The MDGS, targets, and indicators do not constitute a strategy that informs the actions of governments, companies, and NGOS. Most of what the MDGS envision is beyond the power of any enterprise to deliver. Consider, for instance, the efforts that would be needed to meet the mdg to "develop a global partnership for development." The indicators designed to measure compliance with this goal include some activities that governments do control, such as the amount of untied official development assistance (ODA) they offer, which, in the right settings, can help alleviate poverty. But they also include special targets for ODA to small island nations and landlocked states that serve no strategic purpose -- reflecting these nations' special ability to manipulate UN commitments to their narrow advantage. And regarding the indicators on which progress has been most remarkable -- access to phone services, computers, and the Internet -- advances have been the fortuitous byproduct of technological development and have often reflected the accidental wisdom of governments' decisions to let the market work on its own.

The trouble with sustainable development and the MDGS is that they reflect a diplomatic process that has devoted too much effort to lengthening the international community's wish list and not enough to articulating and ranking the types of practical measures that are the hallmark of serious policymaking. Governments might have wondered whether any given dollar in aid would be best invested in water treatment, poverty alleviation, or structural adjustment, or if it would be better to treat the causes of underdevelopment, such as corruption, or its symptoms, such as inadequate health care. Yet these crucial questions were left unanswered -- and often even unasked.

THE POVERTY PRIORITY

The only way to fix the mess with sustainable development is to return to Brundtland's fundamentals. Sustainable development must be viewed afresh, as a framework for every aspect of governance rather than as a special interest. It can be revived by following four courses of action: making a priority of alleviating poverty, dropping the environmental bias that has hijacked the entire movement, favoring local decisions over global ambitions, and tapping into new technologies to spur sustainable growth.

First, and most fundamental, progress on sustainable development requires more success with economic development, in particular poverty alleviation; the other two prongs of sustainability, environmental protection and social justice, will lack force until basic living standards are improved. Development experts do not know exactly which policies best boost development, and without a well-accepted theory, many have tended to embrace grand schemes, such as the MDGS, that are politically unrealistic and unlikely to deliver results. But these uncertainties should not mask a growing canon of good sense about the policies that offer the best chances for eradicating poverty. One place to start is with some of the careful studies conducted over the last decade, especially those done by the World Bank. They show that a few key institutional factors -- such as fiscal discipline, openness to market competition, strong investment in education, political freedom, and low levels of corruption -- largely explain why some countries flourish while others wither. The breadth of consensus on these points is reflected in the comprehensive 2005 Human Development Report by the UN Development Program (UNDP), which endorses a similar institutional focus for alleviating poverty.

Yet very few of these factors, such as openness to competition or investment in primary education, appear among the MDG indicators. Equally vital levers for development -- including anticorruption measures, the protection of private property, and the containment of civic strife -- do not appear, because the soft-spined corps of believers in sustainable development has been unwilling to advocate policies that some view as intrusions into national sovereignty. Getting serious about sustainable development requires redrawing the lines of sovereignty; if sustainable development is a universal concept, then governments have a universal responsibility to promote it.

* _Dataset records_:
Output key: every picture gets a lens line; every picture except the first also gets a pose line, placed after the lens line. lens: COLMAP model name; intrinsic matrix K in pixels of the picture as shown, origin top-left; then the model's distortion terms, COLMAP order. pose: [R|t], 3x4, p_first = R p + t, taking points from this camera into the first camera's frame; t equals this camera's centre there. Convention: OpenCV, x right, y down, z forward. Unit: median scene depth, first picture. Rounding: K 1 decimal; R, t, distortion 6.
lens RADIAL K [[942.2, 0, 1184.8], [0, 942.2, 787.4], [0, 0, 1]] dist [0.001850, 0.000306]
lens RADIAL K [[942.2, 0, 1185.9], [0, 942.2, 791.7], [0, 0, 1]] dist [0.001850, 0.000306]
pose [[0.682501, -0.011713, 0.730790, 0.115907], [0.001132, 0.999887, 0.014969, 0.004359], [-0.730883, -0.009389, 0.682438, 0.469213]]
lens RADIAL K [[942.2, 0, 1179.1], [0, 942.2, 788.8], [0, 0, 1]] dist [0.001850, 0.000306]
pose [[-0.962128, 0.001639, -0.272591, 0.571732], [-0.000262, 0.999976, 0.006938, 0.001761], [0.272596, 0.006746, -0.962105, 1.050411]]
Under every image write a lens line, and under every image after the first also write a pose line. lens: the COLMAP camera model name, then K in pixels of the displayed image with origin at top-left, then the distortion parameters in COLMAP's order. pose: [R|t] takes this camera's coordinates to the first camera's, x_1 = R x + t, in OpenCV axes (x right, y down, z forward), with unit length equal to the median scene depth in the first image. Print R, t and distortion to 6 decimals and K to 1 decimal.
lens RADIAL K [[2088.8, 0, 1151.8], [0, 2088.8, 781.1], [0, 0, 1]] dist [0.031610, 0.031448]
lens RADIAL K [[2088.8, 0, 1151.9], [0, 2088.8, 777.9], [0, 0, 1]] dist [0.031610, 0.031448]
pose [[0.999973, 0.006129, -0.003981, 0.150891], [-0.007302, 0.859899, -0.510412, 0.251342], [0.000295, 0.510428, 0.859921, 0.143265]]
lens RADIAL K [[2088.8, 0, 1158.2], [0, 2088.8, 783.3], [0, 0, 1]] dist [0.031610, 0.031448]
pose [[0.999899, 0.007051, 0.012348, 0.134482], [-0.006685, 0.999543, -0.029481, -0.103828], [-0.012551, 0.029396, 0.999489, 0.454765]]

* _Directions_:
A - Translate this sentence from the sustainable development text into Spanish: "Yet these crucial questions were left unanswered -- and often even unasked."
B - Set down word for word the part of the sustainable development text starting at "Yet very few" and ending at "to promote it.".
C - Decide whether each statement agrees with the sustainable development text. Answer yes or no, and quote the deciding words. (i) The 2005 Human Development Report came from the UN Development Program. (ii) The text names three courses of action for reviving sustainable development. (iii) Progress in access to phone services, computers, and the Internet resulted from deliberate government planning.

* _Exercise answers_:
A - Sin embargo, estas cuestiones cruciales quedaron sin respuesta, y a menudo ni siquiera se plantearon.

B -
Yet very few of these factors, such as openness to competition or investment in primary education, appear among the MDG indicators. Equally vital levers for development -- including anticorruption measures, the protection of private property, and the containment of civic strife -- do not appear, because the soft-spined corps of believers in sustainable development has been unwilling to advocate policies that some view as intrusions into national sovereignty. Getting serious about sustainable development requires redrawing the lines of sovereignty; if sustainable development is a universal concept, then governments have a universal responsibility to promote it.

C -
(i) Yes: "the comprehensive 2005 Human Development Report by the UN Development Program (UNDP)"
(ii) No: "It can be revived by following four courses of action"
(iii) No: "advances have been the fortuitous byproduct of technological development"